Lee Jackson's journey in the financial industry spans over 30 years, with nearly two decades as an institutional equity salesperson at Bear Stearns, Lehman Brothers, and Morgan Stanley. His career was marked by his presence on the sell side during pivotal Wall Street events, from the dot.com rise and bubble to the Long Term Capital Management debacle, 9/11, and the Great Recession of 2008. This is a testament to his resilience and adaptability in the face of market volatility.

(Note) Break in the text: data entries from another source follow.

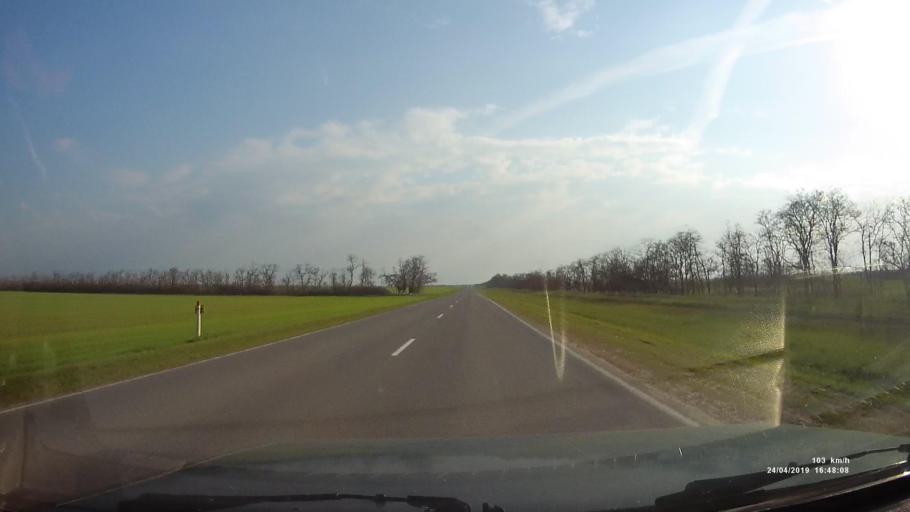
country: RU
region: Rostov
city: Proletarsk
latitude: 46.7352
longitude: 41.7786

Lee Jackson’s practical financial industry experience, acquired from a career at some of the biggest banks and brokerage firms, is complemented by a lifetime of writing on various platforms. This unique combination allows him to shed light on the intricacies and workings of Wall Street in a way that only someone with deep insider experience and knowledge can. Moreover, his extensive network across Wall Street continues to provide direct access for him and 24/7 Wall St., a privilege few firms enjoy.

Since 2012, Jackson’s work for 24/7 Wall St. has been featured in Barron’s, Yahoo Finance, MarketWatch, Business Insider, TradingView, Real Money, The Street, Seeking Alpha, Benzinga, and other media outlets. He attended the prestigious Cranbrook Schools in Bloomfield Hills, Michigan, and has a degree in broadcasting from the Specs Howard School of Media Arts.